STEP 1: Prep and Prime
 
I used a Krylon 2x Black Primer. It took about three seconds to completely cover 5 of these resin skull bases. Of course, you should always wash off any oils or release agents remaining on the model with cool soapy water and a soft toothbrush. I really had to increasethe brightness of this picture, but it's completely covered (albeit lightly).

STEP 2: First Drybrush
I then drybrush with Charadon Granite. I like using foundation paints for the first pass because they seem to have more consistent coverage when there is very little paint on the brush. You should not be timid in this part, so be sure not to use your best brush. I'm a bit more careful around the edges since I had primed it black. If I had primed in another color, I'd be much more reckless since I'd have to go over the sides again anyway.

STEP 3: First Wash
I really load up a big brush with Badab Black wash and make sure to get into all the nooks and crannies.

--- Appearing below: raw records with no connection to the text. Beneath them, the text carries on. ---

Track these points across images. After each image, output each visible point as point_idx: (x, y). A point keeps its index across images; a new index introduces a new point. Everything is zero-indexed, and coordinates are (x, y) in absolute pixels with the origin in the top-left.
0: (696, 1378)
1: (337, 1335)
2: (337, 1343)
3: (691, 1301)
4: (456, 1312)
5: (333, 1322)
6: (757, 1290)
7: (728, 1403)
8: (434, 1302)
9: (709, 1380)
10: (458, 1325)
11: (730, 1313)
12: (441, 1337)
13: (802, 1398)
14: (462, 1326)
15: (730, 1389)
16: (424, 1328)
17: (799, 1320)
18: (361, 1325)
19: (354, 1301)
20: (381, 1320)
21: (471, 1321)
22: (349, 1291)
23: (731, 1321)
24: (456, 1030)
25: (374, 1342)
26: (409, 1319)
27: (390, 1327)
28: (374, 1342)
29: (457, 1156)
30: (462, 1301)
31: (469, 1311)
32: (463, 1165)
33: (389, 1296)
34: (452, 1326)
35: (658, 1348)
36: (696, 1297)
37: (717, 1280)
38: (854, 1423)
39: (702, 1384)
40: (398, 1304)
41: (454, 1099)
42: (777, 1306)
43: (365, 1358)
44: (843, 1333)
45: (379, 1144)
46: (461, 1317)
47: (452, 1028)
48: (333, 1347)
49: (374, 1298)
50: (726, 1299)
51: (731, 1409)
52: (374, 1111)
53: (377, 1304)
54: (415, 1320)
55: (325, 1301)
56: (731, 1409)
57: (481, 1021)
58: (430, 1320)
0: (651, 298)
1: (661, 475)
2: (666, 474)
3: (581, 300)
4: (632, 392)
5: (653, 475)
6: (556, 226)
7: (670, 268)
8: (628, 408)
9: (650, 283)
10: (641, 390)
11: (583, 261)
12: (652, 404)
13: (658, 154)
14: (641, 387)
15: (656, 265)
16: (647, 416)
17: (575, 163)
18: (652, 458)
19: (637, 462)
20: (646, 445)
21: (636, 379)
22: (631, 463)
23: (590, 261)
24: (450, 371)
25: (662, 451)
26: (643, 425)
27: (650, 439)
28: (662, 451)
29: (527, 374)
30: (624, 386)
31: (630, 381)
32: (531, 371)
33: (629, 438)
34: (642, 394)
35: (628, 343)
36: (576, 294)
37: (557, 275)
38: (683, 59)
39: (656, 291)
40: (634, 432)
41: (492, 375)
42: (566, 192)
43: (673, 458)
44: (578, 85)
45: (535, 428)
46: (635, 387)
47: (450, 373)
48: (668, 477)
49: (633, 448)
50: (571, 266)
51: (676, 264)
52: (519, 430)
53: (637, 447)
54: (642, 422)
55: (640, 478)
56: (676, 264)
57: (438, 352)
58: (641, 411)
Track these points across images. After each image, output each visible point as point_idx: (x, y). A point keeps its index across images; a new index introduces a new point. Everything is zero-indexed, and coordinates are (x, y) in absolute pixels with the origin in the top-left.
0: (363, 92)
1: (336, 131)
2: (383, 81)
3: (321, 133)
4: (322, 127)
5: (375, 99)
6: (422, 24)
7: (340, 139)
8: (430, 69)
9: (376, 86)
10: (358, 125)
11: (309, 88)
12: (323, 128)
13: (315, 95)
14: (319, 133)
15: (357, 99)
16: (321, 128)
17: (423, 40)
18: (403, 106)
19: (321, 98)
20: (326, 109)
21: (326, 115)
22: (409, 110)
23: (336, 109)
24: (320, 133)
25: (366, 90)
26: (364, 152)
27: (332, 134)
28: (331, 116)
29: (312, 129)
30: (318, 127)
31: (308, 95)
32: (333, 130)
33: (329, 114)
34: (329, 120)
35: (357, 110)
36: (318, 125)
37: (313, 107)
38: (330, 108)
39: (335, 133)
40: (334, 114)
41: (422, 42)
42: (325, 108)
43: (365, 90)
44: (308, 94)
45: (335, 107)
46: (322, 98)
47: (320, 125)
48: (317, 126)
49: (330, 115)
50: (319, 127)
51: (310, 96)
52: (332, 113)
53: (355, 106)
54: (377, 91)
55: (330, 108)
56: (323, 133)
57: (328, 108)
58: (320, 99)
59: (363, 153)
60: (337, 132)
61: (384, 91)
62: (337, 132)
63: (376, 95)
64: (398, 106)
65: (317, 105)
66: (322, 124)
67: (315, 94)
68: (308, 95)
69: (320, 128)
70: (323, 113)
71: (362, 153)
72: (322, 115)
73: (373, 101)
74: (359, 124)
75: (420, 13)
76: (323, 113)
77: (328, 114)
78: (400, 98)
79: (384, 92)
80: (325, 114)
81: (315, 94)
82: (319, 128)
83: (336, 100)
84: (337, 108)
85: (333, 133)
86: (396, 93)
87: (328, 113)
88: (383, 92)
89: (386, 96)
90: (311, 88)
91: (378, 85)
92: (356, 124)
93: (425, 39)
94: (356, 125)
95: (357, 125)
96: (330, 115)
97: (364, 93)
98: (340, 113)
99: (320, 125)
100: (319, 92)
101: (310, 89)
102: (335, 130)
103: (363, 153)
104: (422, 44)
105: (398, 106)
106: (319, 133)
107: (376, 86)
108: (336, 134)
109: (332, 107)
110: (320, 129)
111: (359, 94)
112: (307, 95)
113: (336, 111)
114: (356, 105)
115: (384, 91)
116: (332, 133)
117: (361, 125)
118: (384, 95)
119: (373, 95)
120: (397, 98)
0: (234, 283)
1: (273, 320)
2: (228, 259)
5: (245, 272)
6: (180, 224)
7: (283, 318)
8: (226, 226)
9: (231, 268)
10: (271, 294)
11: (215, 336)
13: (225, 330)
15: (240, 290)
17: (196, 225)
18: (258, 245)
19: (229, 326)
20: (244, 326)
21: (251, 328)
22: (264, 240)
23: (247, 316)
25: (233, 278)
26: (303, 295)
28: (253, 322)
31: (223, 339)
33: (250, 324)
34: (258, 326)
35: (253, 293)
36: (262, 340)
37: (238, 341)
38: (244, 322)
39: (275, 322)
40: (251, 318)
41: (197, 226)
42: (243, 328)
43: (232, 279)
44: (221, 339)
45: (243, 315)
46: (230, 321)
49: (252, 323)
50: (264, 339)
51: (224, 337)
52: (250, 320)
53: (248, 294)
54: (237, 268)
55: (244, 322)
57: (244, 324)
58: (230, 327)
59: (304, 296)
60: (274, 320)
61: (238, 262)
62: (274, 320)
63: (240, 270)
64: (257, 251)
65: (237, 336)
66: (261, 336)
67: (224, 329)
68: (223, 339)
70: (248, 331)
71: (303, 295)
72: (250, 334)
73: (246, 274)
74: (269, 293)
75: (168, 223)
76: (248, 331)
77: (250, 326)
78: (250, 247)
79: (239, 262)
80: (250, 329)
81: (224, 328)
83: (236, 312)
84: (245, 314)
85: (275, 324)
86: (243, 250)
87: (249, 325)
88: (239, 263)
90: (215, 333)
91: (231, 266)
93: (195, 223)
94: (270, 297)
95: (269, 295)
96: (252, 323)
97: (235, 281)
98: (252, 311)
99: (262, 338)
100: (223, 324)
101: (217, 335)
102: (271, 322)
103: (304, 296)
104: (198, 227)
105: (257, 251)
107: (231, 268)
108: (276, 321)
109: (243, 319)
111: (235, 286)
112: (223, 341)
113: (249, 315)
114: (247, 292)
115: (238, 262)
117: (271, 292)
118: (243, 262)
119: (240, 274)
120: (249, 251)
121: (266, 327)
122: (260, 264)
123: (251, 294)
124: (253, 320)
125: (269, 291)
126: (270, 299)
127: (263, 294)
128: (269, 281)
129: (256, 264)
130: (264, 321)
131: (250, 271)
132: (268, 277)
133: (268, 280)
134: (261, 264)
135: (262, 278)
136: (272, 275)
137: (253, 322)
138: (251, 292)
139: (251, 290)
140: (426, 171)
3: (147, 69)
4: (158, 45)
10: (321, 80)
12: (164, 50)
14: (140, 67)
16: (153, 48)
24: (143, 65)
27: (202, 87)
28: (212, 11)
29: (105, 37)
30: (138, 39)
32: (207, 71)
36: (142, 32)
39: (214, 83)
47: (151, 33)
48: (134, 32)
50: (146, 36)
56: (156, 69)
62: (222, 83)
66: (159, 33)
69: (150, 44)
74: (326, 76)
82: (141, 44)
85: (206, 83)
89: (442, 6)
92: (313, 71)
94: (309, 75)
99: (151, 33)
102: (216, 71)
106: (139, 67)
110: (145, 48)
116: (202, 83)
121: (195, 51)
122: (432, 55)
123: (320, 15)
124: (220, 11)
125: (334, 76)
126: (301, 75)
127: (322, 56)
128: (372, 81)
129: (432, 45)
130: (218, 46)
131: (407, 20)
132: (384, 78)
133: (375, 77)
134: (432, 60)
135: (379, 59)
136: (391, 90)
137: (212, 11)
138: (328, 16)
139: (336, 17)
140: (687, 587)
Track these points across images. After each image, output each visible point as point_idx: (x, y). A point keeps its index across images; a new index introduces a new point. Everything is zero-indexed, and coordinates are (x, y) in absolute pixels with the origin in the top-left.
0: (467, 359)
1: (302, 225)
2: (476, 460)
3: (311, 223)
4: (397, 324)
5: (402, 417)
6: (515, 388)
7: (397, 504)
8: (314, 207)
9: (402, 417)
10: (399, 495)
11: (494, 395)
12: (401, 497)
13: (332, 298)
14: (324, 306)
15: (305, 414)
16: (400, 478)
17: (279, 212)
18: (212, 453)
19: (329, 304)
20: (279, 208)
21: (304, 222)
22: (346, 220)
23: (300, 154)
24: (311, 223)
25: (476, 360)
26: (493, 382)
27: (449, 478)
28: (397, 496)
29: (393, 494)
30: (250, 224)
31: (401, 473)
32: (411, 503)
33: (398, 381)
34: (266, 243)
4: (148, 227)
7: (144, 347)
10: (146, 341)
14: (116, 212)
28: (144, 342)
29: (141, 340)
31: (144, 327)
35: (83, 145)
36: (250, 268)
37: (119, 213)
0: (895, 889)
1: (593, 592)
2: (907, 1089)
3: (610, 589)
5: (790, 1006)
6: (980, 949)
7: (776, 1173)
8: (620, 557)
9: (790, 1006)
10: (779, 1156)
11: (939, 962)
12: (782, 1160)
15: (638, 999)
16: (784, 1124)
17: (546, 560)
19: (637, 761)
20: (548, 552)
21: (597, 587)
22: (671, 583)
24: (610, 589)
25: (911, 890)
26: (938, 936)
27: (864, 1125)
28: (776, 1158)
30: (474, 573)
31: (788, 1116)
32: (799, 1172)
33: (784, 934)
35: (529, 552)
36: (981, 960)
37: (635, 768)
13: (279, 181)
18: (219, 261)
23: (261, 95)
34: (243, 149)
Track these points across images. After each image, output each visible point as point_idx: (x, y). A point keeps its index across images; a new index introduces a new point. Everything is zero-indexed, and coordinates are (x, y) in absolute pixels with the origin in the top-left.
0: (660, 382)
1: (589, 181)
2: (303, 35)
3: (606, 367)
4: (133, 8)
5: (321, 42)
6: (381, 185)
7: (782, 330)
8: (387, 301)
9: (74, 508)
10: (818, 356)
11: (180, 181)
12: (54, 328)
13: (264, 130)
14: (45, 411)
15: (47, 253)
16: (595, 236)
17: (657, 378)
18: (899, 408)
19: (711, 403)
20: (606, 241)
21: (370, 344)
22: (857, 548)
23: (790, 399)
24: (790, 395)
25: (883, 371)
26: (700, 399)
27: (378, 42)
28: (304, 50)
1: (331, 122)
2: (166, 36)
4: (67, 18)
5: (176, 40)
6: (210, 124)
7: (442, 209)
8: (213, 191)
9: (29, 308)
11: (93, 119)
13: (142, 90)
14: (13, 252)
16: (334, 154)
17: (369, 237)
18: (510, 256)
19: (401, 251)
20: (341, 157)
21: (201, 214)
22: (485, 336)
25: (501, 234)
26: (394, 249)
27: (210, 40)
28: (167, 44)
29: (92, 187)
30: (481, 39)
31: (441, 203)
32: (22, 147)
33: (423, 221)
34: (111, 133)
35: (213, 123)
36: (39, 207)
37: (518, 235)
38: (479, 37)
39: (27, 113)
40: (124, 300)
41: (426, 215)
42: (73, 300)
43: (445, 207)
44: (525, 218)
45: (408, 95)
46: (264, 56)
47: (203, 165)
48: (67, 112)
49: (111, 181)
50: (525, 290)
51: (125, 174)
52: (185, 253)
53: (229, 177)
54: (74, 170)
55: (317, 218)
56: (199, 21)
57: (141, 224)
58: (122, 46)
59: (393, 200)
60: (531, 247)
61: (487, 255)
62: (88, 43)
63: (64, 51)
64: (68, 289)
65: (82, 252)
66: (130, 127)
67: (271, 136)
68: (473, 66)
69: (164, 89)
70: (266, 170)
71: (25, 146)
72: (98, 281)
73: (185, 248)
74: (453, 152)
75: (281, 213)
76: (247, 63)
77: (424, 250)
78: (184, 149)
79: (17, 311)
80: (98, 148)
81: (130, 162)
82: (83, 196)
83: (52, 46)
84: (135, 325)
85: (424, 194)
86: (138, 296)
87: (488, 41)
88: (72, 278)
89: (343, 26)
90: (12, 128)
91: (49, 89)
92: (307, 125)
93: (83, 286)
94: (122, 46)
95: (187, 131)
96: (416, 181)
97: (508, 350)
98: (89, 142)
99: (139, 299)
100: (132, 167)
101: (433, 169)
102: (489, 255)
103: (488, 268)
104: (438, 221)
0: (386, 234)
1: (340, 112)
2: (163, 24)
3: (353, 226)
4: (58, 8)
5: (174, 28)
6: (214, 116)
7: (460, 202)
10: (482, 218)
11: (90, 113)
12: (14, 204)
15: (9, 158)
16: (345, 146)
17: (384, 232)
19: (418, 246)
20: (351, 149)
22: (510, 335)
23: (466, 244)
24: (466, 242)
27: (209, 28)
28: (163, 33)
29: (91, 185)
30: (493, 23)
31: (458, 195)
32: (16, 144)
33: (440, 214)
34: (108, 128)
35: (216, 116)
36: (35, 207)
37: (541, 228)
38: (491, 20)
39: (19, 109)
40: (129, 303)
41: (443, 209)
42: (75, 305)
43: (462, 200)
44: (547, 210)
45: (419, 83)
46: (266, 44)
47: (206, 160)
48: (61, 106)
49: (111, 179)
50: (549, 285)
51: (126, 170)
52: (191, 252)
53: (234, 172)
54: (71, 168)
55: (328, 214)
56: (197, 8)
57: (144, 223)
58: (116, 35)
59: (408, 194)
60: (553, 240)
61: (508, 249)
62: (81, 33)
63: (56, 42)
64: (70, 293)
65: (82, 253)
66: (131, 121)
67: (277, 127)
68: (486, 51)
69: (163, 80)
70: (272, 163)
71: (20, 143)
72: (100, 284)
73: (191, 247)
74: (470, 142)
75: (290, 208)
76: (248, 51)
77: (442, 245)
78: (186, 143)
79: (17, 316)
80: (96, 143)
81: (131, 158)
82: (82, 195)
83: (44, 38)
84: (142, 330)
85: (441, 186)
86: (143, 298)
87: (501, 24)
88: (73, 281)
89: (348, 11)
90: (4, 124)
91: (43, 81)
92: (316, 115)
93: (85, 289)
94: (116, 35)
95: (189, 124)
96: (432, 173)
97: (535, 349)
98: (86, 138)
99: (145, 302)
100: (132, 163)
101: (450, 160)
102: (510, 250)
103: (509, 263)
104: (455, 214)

This really pulls the whole model together and serves as the final shadowing for the piece. Wait until this dries COMPLETELY before continuing on.

 STEP 4: Second Drybrush
The final color is then applied (Bleached Bone). Again, leave very little paint on the brush but this time, lightly rake it across the models. The intent is to partially show the underlying layers, adding depth without the hows of blending.

STEP 5: Second Wash
The change between this step and the last is a bit difficult to see, but a Devlan Mud wash, again applied liberally, really smooths out the drybrush marks and artifacts. There's a reason they call Devlan Mud "Liquid Skill".

And that's it! This works really well on Tyranids, CSMs, Vehicles with some damage, boards, and buildings. It doesn't work quite as well on things with smooth flat panels.


How do you use these two essential techniques? Did I miss any hints for new painters?

1 comment:

  1. Simple techniques but make the world of difference.